L’évangile du jour nous transporte dans le temple de Jérusalem : Jésus est confronté à un complot mis en œuvre par deux groupes juifs qui, tout en se détestant, s’opposent à lui : les hérodiens, inféodés au pouvoir de l’occupant romain et les pharisiens, soucieux d’appliquer strictement les règles de la Loi de Moïse. Pour le faire chuter, ils lui posent une question : « faut-il payer l’impôt à César ? » S’il dit non, il pourra être arrêté pour propos révolutionnaires. S’il dit oui, il sera déconsidéré aux yeux des juifs, qui attendent un Messie libérateur. Jésus va prendre ses interlocuteurs à leur propre piège en leur demandant de lui montrer la monnaie de l’impôt. C’est la monnaie romaine, à l’effigie de l’empereur, qui demande d’être vénéré à l’égal d’un dieu. Ainsi, ils ont fait entrer une image idolâtrique dans le temple du vrai Dieu ! « Rendez à César ce qui est à César et à Dieu ce qui est à Dieu », leur dit Jésus.

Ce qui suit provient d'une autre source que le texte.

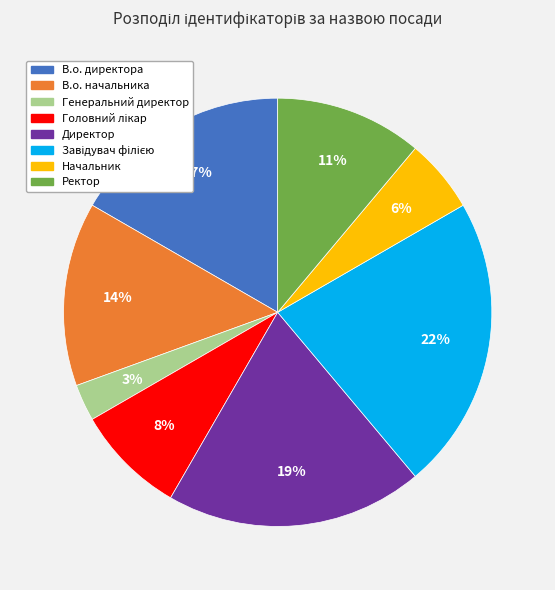

True or false: В.о. директора accounts for 28% of the total.

False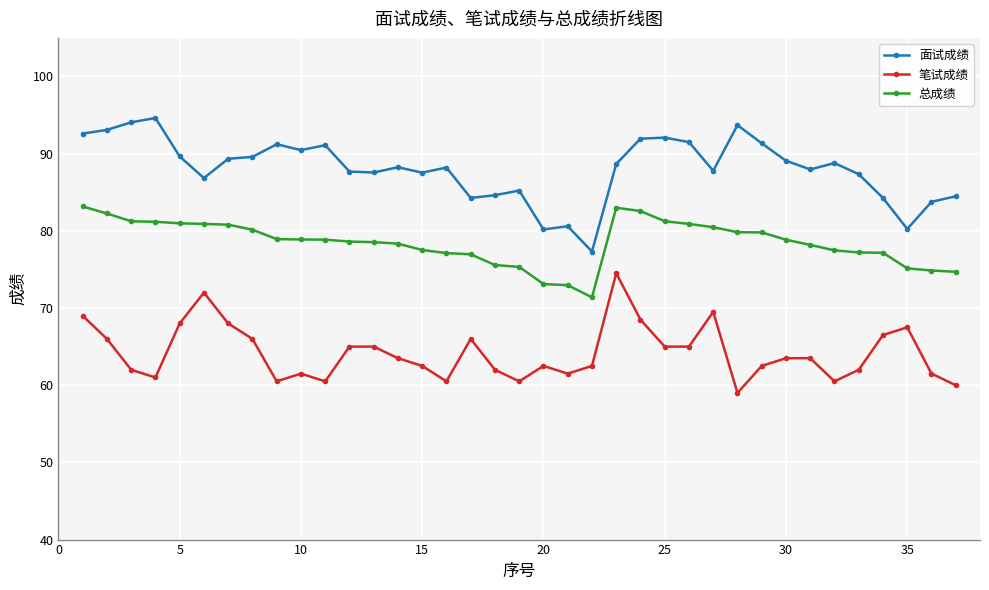

True or false: 笔试成绩 and 面试成绩 cross at least once.

False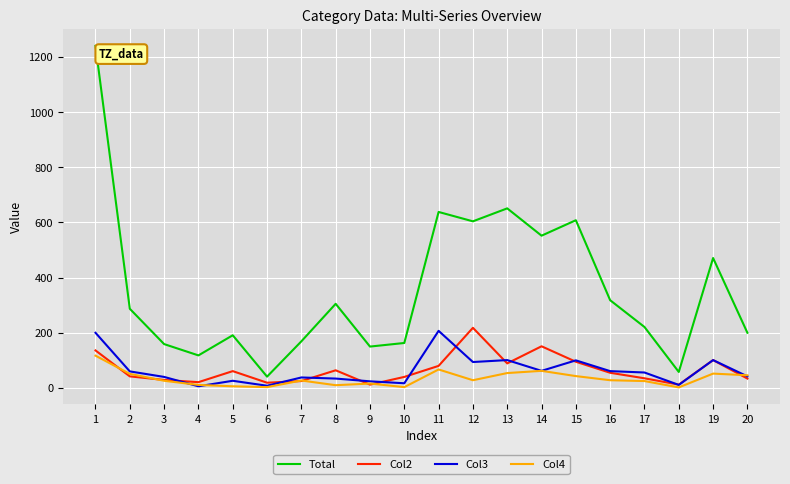

At 12, list the series in order from smallest to largest.

Col4, Col3, Col2, Total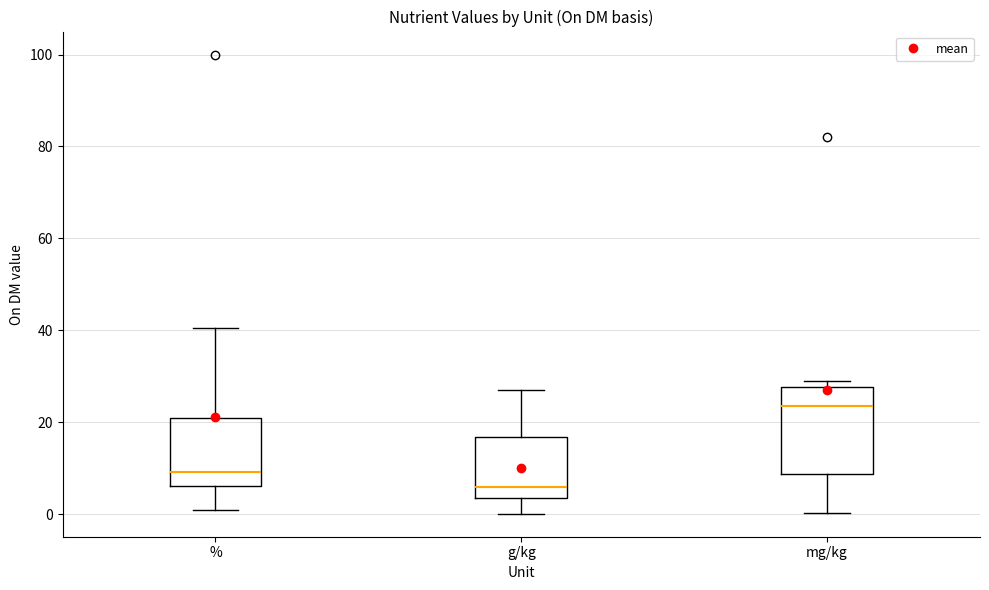

Reading left to right, read every box against the y-axis: the position of its median line, the range the box covers, and the ends of its whiskers. The values are not printed on the chart, so give them approximately, as read against the axis.

%: median 10, box 6 to 20, whiskers 2 to 40
g/kg: median 6, box 4 to 16, whiskers 0 to 28
mg/kg: median 24, box 8 to 28, whiskers 0 to 30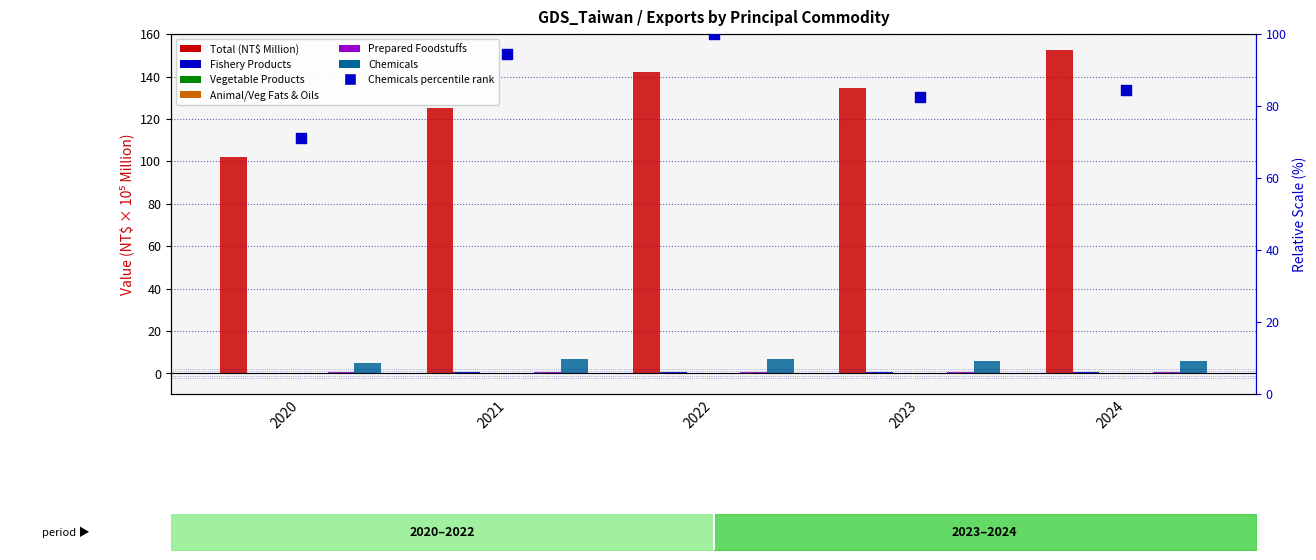

Is the value of Animal/Veg Fats & Oils at 2023 greater than the value of Vegetable Products at 2020?

No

Comment comprendre cette parole ? Jésus veut nous dire que César n’est pas Dieu et que Dieu n’est pas à l’image de César. La réponse de Jésus s’adresse aussi à nous aujourd’hui. D’une part, il nous ouvre les yeux sur l’idolâtrie possible (et fréquente !) de l’argent, de la réussite à tout prix, du pouvoir. D’autre part, il nous enseigne que le Dieu auquel on doit rendre un culte n’est pas un despote, devant lequel on doit s’aplatir et qui dominerait nos vies. Jésus nous oriente vers une autre image de Dieu, un Dieu qui s’est mis à notre taille, qui s’est fait « le Très Bas », qui s’est fait le serviteur de tous et est allé jusqu’au bout de l’amour, jusqu’à donner sa vie.
Rendre à César ce qui lui appartient et pas plus, et donner à Dieu tout ce qui lui revient. Comme les pharisiens ou les hérodiens, nous récusons facilement une des deux dimensions de la vie humaine : la responsabilité pour le monde où nous vivons et la relation spirituelle première à Dieu. Jésus nous invite à tenir les deux à la fois, la présence dans le monde, sans être du monde, et la présence à Dieu.
Le monde a besoin de nous et nous du monde, mais nous ne devons pas oublier que notre engagement vient de plus haut. N’oubliez pas, nous dit Jésus, que vous êtes, vous, à l’image, à « l’effigie de Dieu ». Le chrétien ne vit que la vie ordinaire, mais il la vit autrement, il la vit saintement, il la vit librement, à la manière de Jésus lui-même. Comme le dit l’apôtre Paul aux chrétiens de Thessalonique : « que votre foi soit active, que votre charité se donne de la peine, que votre espérance tienne bon... » (1Th 1,3). Le secret est tout simple : demeurer en Dieu le Père et en Jésus-Christ tous les jours, chercher toujours en lui le centre et la source de notre vie.